South Africa's Tiger Brands, one of the continent's leading consumer goods manufacturers, will cut up to 400 jobs as a result of the economic impact of the coronavirus.
According to details relayed by Bloomberg, the downsizing will fairly affect staff at the company's headquarters in Johannesburg and employees at sites of operation.
The company, which has been hit like its competitors by the decline in consumer purchasing power, plans to implement a plan to reduce operating costs by 500 million rand ($32 million) in its 2021 fiscal year.
"We need to set more competitive prices for our products and be more efficient in delivering our brands to consumers. We are confident that in such a challenging environment we can return to full growth in our 2021 financial year," said Noel Doyle, CEO of Tiger Brands.
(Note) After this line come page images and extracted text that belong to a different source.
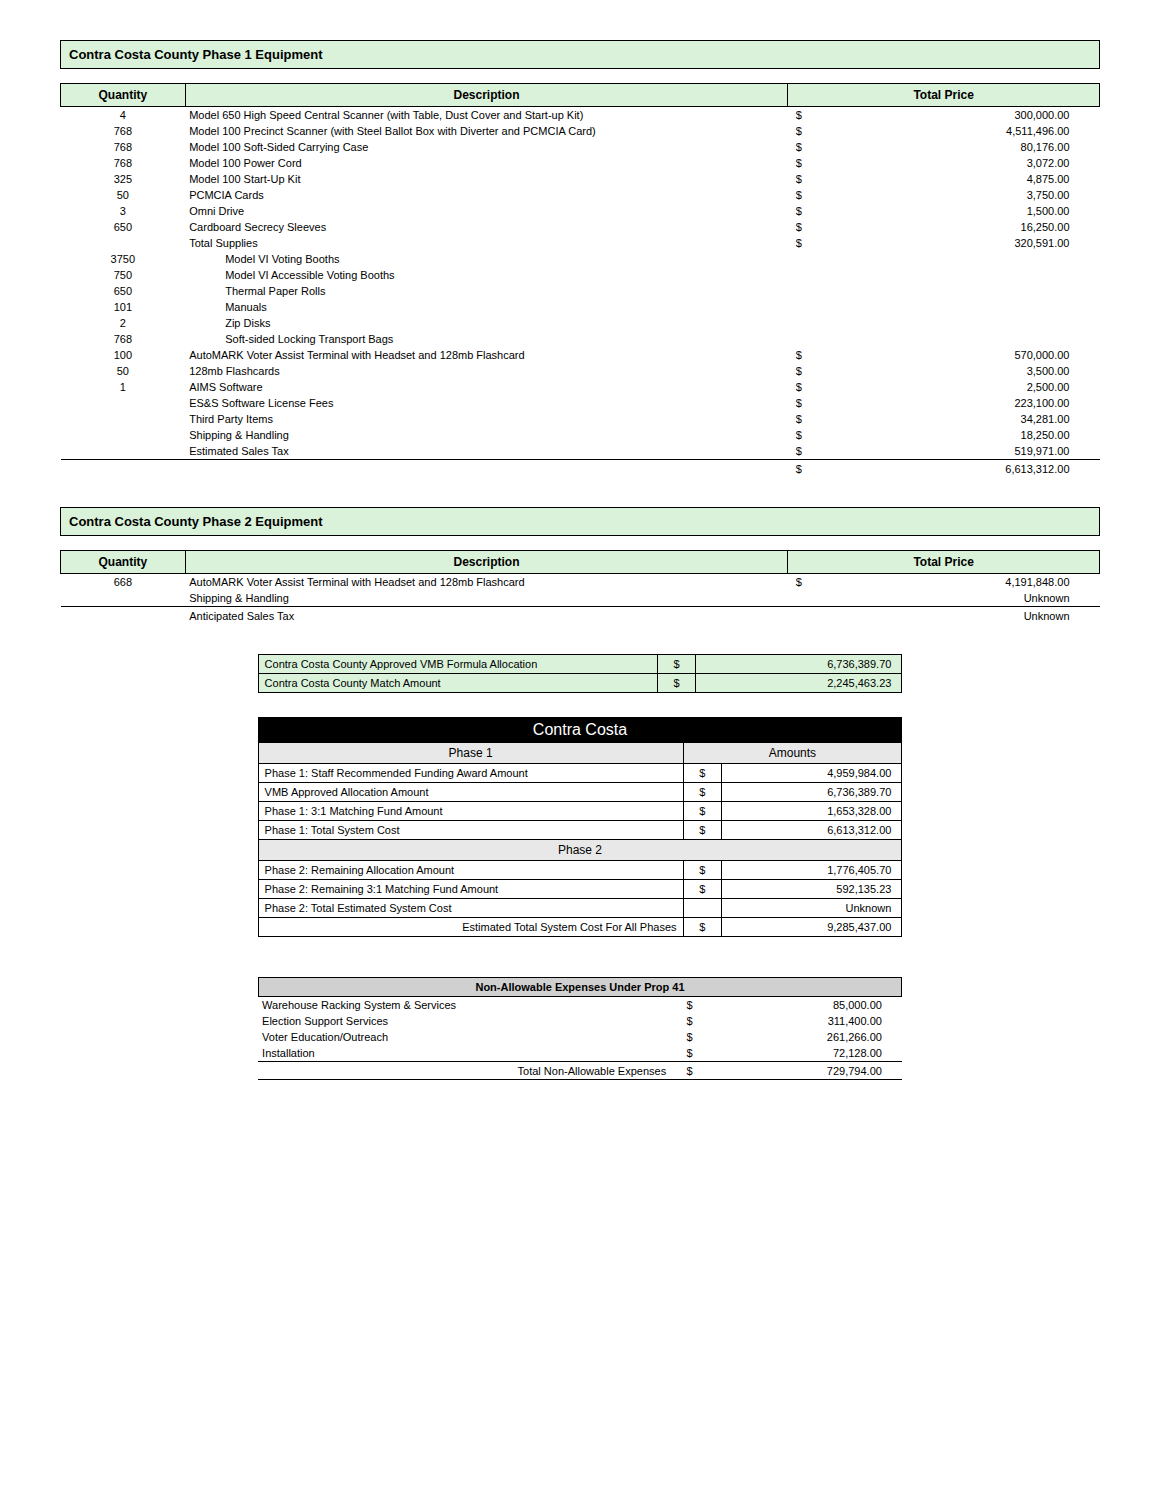Contra Costa County Phase 1 Equipment
| Quantity | Description | Total Price |
| --- | --- | --- |
| 4 | Model 650 High Speed Central Scanner (with Table, Dust Cover and Start-up Kit) | $ | 300,000.00 |
| 768 | Model 100 Precinct Scanner (with Steel Ballot Box with Diverter and PCMCIA Card) | $ | 4,511,496.00 |
| 768 | Model 100 Soft-Sided Carrying Case | $ | 80,176.00 |
| 768 | Model 100 Power Cord | $ | 3,072.00 |
| 325 | Model 100 Start-Up Kit | $ | 4,875.00 |
| 50 | PCMCIA Cards | $ | 3,750.00 |
| 3 | Omni Drive | $ | 1,500.00 |
| 650 | Cardboard Secrecy Sleeves | $ | 16,250.00 |
| | Total Supplies | $ | 320,591.00 |
| 3750 | Model VI Voting Booths | | |
| 750 | Model VI Accessible Voting Booths | | |
| 650 | Thermal Paper Rolls | | |
| 101 | Manuals | | |
| 2 | Zip Disks | | |
| 768 | Soft-sided Locking Transport Bags | | |
| 100 | AutoMARK Voter Assist Terminal with Headset and 128mb Flashcard | $ | 570,000.00 |
| 50 | 128mb Flashcards | $ | 3,500.00 |
| 1 | AIMS Software | $ | 2,500.00 |
| | ES&S Software License Fees | $ | 223,100.00 |
| | Third Party Items | $ | 34,281.00 |
| | Shipping & Handling | $ | 18,250.00 |
| | Estimated Sales Tax | $ | 519,971.00 |
| | | $ | 6,613,312.00 |
Contra Costa County Phase 2 Equipment
| Quantity | Description | Total Price |
| --- | --- | --- |
| 668 | AutoMARK Voter Assist Terminal with Headset and 128mb Flashcard | $ | 4,191,848.00 |
| | Shipping & Handling | | Unknown |
| | Anticipated Sales Tax | | Unknown |
| Contra Costa County Approved VMB Formula Allocation | $ | 6,736,389.70 |
| Contra Costa County Match Amount | $ | 2,245,463.23 |
| Contra Costa |
| Phase 1 | Amounts |
| Phase 1: Staff Recommended Funding Award Amount | $ | 4,959,984.00 |
| VMB Approved Allocation Amount | $ | 6,736,389.70 |
| Phase 1: 3:1 Matching Fund Amount | $ | 1,653,328.00 |
| Phase 1: Total System Cost | $ | 6,613,312.00 |
| Phase 2 |
| Phase 2: Remaining Allocation Amount | $ | 1,776,405.70 |
| Phase 2: Remaining 3:1 Matching Fund Amount | $ | 592,135.23 |
| Phase 2: Total Estimated System Cost | | Unknown |
| Estimated Total System Cost For All Phases | $ | 9,285,437.00 |
| Non-Allowable Expenses Under Prop 41 |
| --- |
| Warehouse Racking System & Services | $ | 85,000.00 |
| Election Support Services | $ | 311,400.00 |
| Voter Education/Outreach | $ | 261,266.00 |
| Installation | $ | 72,128.00 |
| Total Non-Allowable Expenses | $ | 729,794.00 |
In its 2020 financial year ended September 30, the company achieved sales of 29.8 billion rand ($1.93 billion), an increase of 4% over last year.
However, it recorded a profit of 1 billion rand, a significant drop of 73% compared to last year (3.89 billion rand).
It should be noted that Tiger Brands, which is facing lawsuits related to the listeriosis outbreak of 2017, could still drag this file out until 2022, as its management considers a settlement over the next 12 months unlikely.
Tiger Brands operates in several segments such as grain products, food products such as confectionery, snacks and groceries. With more than 10,000 employees, the company has a distribution network covering more than 20 African countries and is valued at nearly $2.5 billion.